_WORK TO COMPLETE_.
Could you copy out every line of the data where the word "lines" occurs?

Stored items
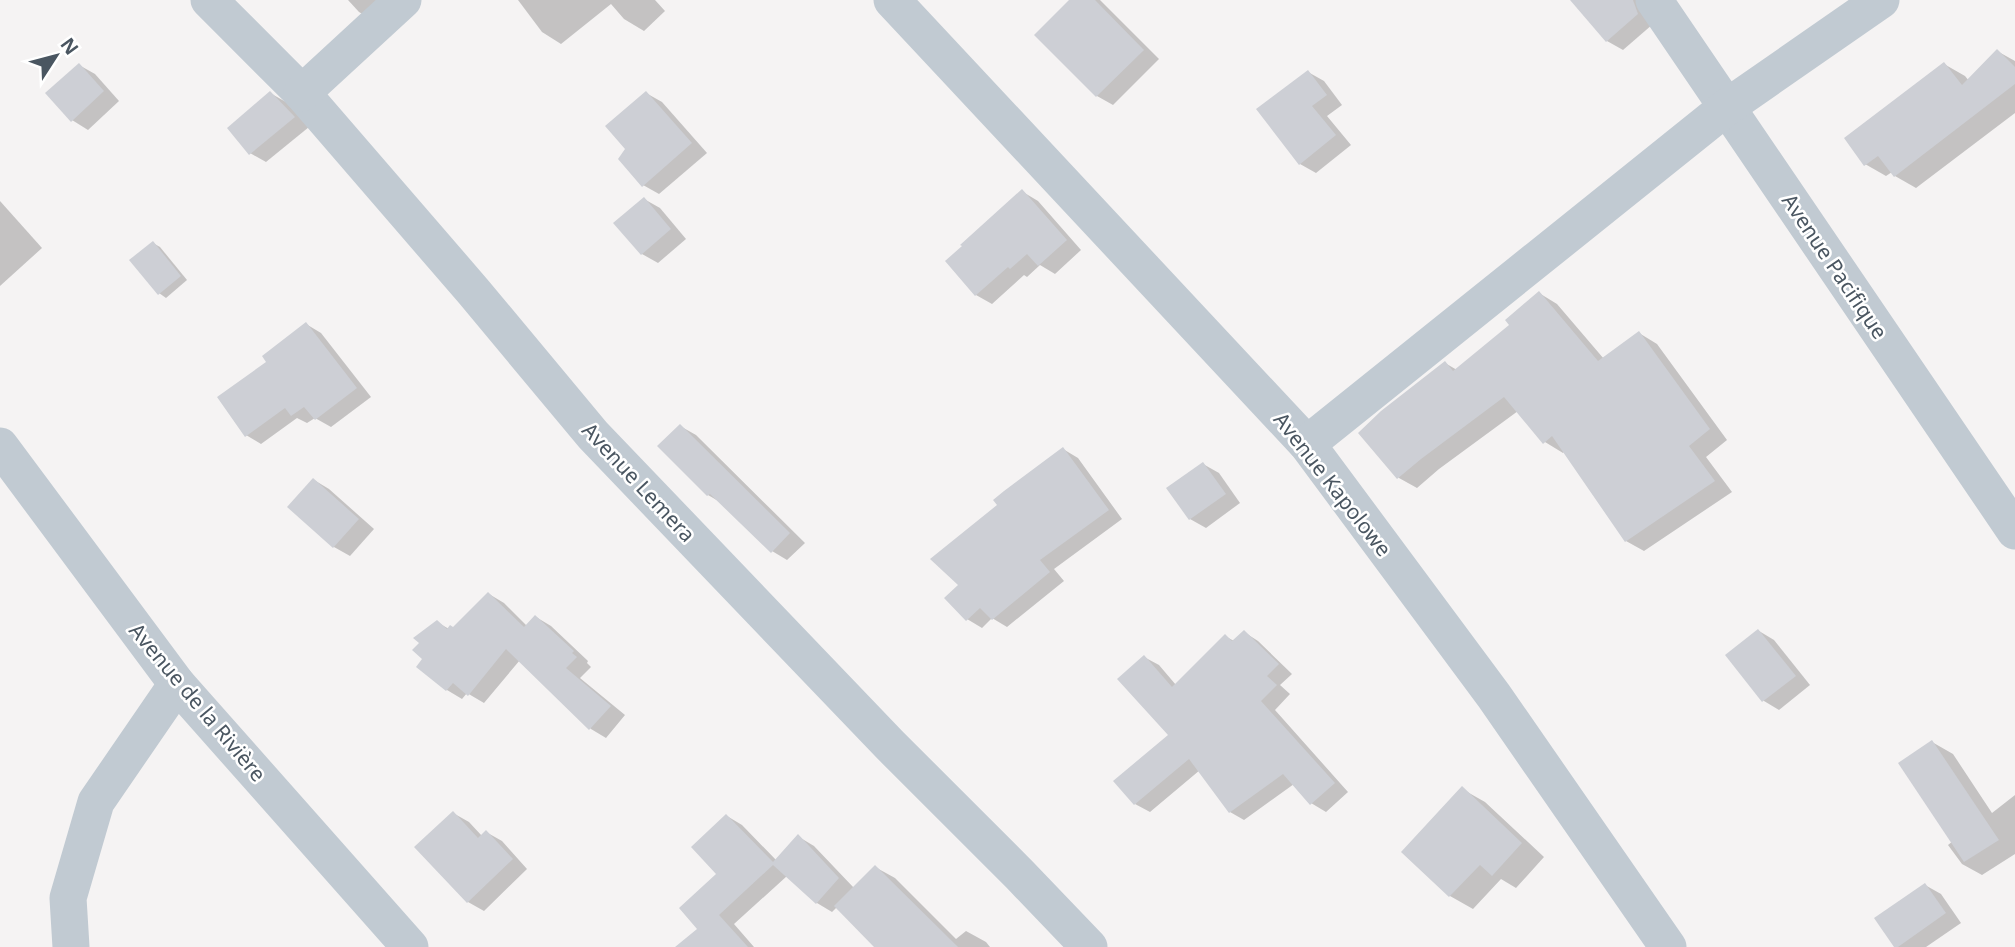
<svg xmlns="http://www.w3.org/2000/svg" width="2015" height="947" viewBox="0 0 2015 947" font-family="'Noto Sans',sans-serif">
<style>
.shadow{fill:#0003}
.building{fill:#cdcfd5}
.lines{fill:none;stroke-linecap:round;stroke-linejoin:round}
.minor{stroke:#c1cad2;stroke-width:37}
.labels{text-anchor:middle;dominant-baseline:central;stroke-width:5;stroke-linejoin:round;paint-order:stroke}
.street-label{font-size:21px;fill:#4a5661;stroke:#fff}
</style>
<rect width="100%" height="100%" fill="#f5f3f3"/>
<g class="shadow">
<path d="M 348,0 L 397,0 L 374,21 L 359,12 Z"/>
<path d="M 518,0 L 655,0 L 665,11 L 644,31 L 624,19 L 611,4 L 561,44 L 542,32 Z"/>
<path d="M 1071,0 L 1100,0 L 1159,59 L 1113,105 L 1097,96 L 1036,35 Z"/>
<path d="M 1573,0 L 1636,0 L 1653,24 L 1623,50 L 1607,41 Z"/>
<path d="M 1997,51 L 2015,61 L 2015,113 L 1916,188 L 1895,176 L 1892,172 L 1886,176 L 1865,164 L 1944,64 L 1965,76 L 1969,81 Z"/>
<path d="M 79,65 L 95,74 L 119,101 L 88,130 L 72,120 Z"/>
<path d="M 1308,72 L 1324,81 L 1342,105 L 1327,116 L 1351,145 L 1316,173 L 1300,164 L 1258,109 Z"/>
<path d="M 270,93 L 286,102 L 309,127 L 266,162 L 250,153 Z"/>
<path d="M 646,93 L 662,102 L 707,153 L 659,194 L 643,185 L 627,148 Z"/>
<path d="M 1023,192 L 1038,201 L 1081,250 L 1055,274 L 1040,265 L 1027,277 L 1024,275 L 992,304 L 976,295 L 965,246 Z"/>
<path d="M 644,199 L 660,208 L 686,239 L 658,263 L 642,254 Z"/>
<path d="M 0,201 L 42,248 L 0,286 Z"/>
<path d="M 153,243 L 160,247 L 187,280 L 166,298 L 159,293 Z"/>
<path d="M 1539,293 L 1557,304 L 1604,359 L 1639,333 L 1657,344 L 1727,440 L 1706,457 L 1732,492 L 1644,551 L 1626,541 L 1565,451 L 1563,453 L 1545,442 L 1518,411 L 1439,469 L 1417,488 L 1399,478 L 1360,433 L 1445,363 L 1457,370 L 1512,326 Z"/>
<path d="M 306,324 L 321,333 L 371,397 L 331,427 L 315,418 L 307,423 L 297,418 L 261,444 L 246,435 L 268,362 Z"/>
<path d="M 680,426 L 696,435 L 805,543 L 787,560 L 772,551 L 720,502 L 708,495 Z"/>
<path d="M 1063,449 L 1078,458 L 1122,519 L 1054,569 L 1064,581 L 1007,627 L 992,618 L 982,628 L 967,619 L 960,585 Z"/>
<path d="M 1203,464 L 1219,473 L 1240,503 L 1206,528 L 1190,519 Z"/>
<path d="M 314,480 L 329,489 L 374,529 L 350,556 L 334,547 Z"/>
<path d="M 489,594 L 504,603 L 527,626 L 536,617 L 551,626 L 588,661 L 587,663 L 591,667 L 580,678 L 625,715 L 606,738 L 591,729 L 520,660 L 484,703 L 467,693 L 462,699 L 447,690 L 425,659 L 437,622 L 449,629 L 453,629 Z"/>
<path d="M 1759,631 L 1774,640 L 1810,685 L 1779,710 L 1764,701 L 1728,656 Z"/>
<path d="M 1244,632 L 1258,641 L 1292,674 L 1280,685 L 1290,694 L 1275,710 L 1348,792 L 1326,812 L 1311,803 L 1294,784 L 1244,820 L 1230,812 L 1200,770 L 1150,812 L 1135,804 L 1170,735 L 1144,657 L 1159,665 L 1176,685 L 1225,636 L 1234,641 Z"/>
<path d="M 1932,742 L 1953,754 L 1992,813 L 2015,795 L 2015,854 L 1982,875 L 1962,864 L 1948,845 L 1953,841 Z"/>
<path d="M 1462,789 L 1485,802 L 1544,857 L 1516,888 L 1501,879 L 1473,909 L 1450,896 L 1403,852 Z"/>
<path d="M 453,813 L 469,822 L 482,836 L 486,832 L 502,841 L 527,869 L 484,911 L 468,902 L 417,848 Z"/>
<path d="M 727,816 L 742,825 L 777,861 L 799,837 L 814,846 L 854,888 L 875,867 L 895,878 L 956,939 L 966,931 L 986,942 L 990,947 L 877,947 L 837,907 L 832,912 L 817,903 L 787,876 L 734,924 L 754,947 L 692,947 L 719,874 Z"/>
<path d="M 1925,885 L 1941,894 L 1961,923 L 1926,947 L 1896,947 Z"/>
</g>
<g class="building">
<path d="M 1069,0 L 1095,0 L 1144,50 L 1096,97 L 1034,35 Z"/>
<path d="M 1570,0 L 1633,0 L 1638,14 L 1606,42 Z"/>
<path d="M 1997,49 L 2015,67 L 2015,84 L 1894,177 L 1878,156 L 1864,166 L 1844,138 L 1944,62 L 1962,85 Z"/>
<path d="M 79,63 L 104,91 L 71,122 L 45,93 Z"/>
<path d="M 1308,70 L 1327,95 L 1312,106 L 1336,135 L 1299,165 L 1256,109 Z"/>
<path d="M 270,91 L 295,117 L 249,155 L 227,128 Z"/>
<path d="M 646,91 L 692,143 L 642,187 L 618,159 L 625,149 L 605,126 Z"/>
<path d="M 1022,189 L 1067,240 L 1038,266 L 1027,254 L 1010,269 L 1008,267 L 975,296 L 945,261 L 962,246 L 960,245 Z"/>
<path d="M 644,197 L 671,229 L 641,255 L 613,223 Z"/>
<path d="M 153,241 L 181,276 L 158,295 L 129,260 Z"/>
<path d="M 1539,291 L 1598,361 L 1639,331 L 1710,429 L 1689,446 L 1715,481 L 1625,542 L 1552,436 L 1543,444 L 1504,397 L 1421,459 L 1397,479 L 1358,433 L 1381,411 L 1445,361 L 1453,371 L 1509,325 L 1505,320 Z"/>
<path d="M 306,322 L 357,388 L 315,420 L 304,407 L 291,416 L 285,408 L 245,437 L 217,397 L 266,362 L 262,356 Z"/>
<path d="M 680,424 L 790,533 L 771,553 L 710,494 L 707,496 L 657,446 Z"/>
<path d="M 1063,447 L 1109,510 L 1040,560 L 1050,572 L 992,620 L 980,608 L 966,621 L 944,598 L 958,585 L 930,559 L 997,505 L 993,500 L 1004,491 Z"/>
<path d="M 1203,462 L 1226,494 L 1189,520 L 1166,488 Z"/>
<path d="M 313,478 L 359,519 L 333,548 L 287,507 Z"/>
<path d="M 488,592 L 524,627 L 535,615 L 574,651 L 572,653 L 577,657 L 566,668 L 611,706 L 589,730 L 506,649 L 468,696 L 453,683 L 446,691 L 416,667 L 422,659 L 412,650 L 419,643 L 413,638 L 437,620 L 447,629 L 450,625 L 453,627 Z"/>
<path d="M 1758,629 L 1796,676 L 1762,702 L 1725,655 Z"/>
<path d="M 1244,630 L 1279,664 L 1267,676 L 1277,685 L 1261,701 L 1335,783 L 1310,805 L 1283,774 L 1229,813 L 1189,759 L 1134,805 L 1113,781 L 1168,735 L 1117,679 L 1144,655 L 1172,687 L 1225,634 L 1232,641 Z"/>
<path d="M 1932,740 L 1999,840 L 1964,862 L 1898,763 Z"/>
<path d="M 1462,786 L 1522,843 L 1492,876 L 1480,865 L 1449,897 L 1401,852 Z"/>
<path d="M 453,811 L 478,838 L 486,830 L 513,859 L 467,903 L 414,847 Z"/>
<path d="M 726,814 L 773,862 L 798,834 L 839,878 L 816,904 L 773,865 L 719,915 L 748,947 L 675,947 L 697,929 L 679,908 L 716,874 L 691,847 Z"/>
<path d="M 875,865 L 958,947 L 874,947 L 834,906 Z"/>
<path d="M 1925,883 L 1946,913 L 1898,947 L 1894,947 L 1874,918 Z"/>
</g>
<g class="lines">
<g class="minor">
<path d="M 209,0 L 302,93 L 473,291 L 593,435 L 890,745 L 1020,875 L 1089,947"/>
<path d="M 892,0 L 1307,444 L 1494,696 L 1668,947"/>
<path d="M 1654,0 L 2015,531"/>
<path d="M 302,93 L 403,0"/>
<path d="M 1307,444 L 1727,107 L 1881,0"/>
<path d="M 0,446 L 177,684 L 410,947"/>
<path d="M 71,947 L 68,898 L 96,802 L 177,684"/>
</g>
</g>
<g class="labels">
<g class="street-label">
<text transform="translate(1835 266) rotate(56)">Avenue Pacifique</text>
<text transform="translate(639 482) rotate(47)">Avenue Lemera</text>
<text transform="translate(1333 484) rotate(52)">Avenue Kapolowe</text>
<text transform="translate(198 702) rotate(50)">Avenue de la Rivière</text>
</g>
</g>
<g transform="translate(56 56) rotate(54)" stroke="#ffffff" stroke-width="5" paint-order="stroke">
<path d="M0-5L12 26L0 18L-12 26Z" fill="#4a5661"/>
<text y="-10" font-size="19" font-weight="bold" text-anchor="middle" fill="#4a5661">N</text>
</g>
</svg>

_TASK OUTPUT_.
.lines{fill:none;stroke-linecap:round;stroke-linejoin:round}
<g class="lines">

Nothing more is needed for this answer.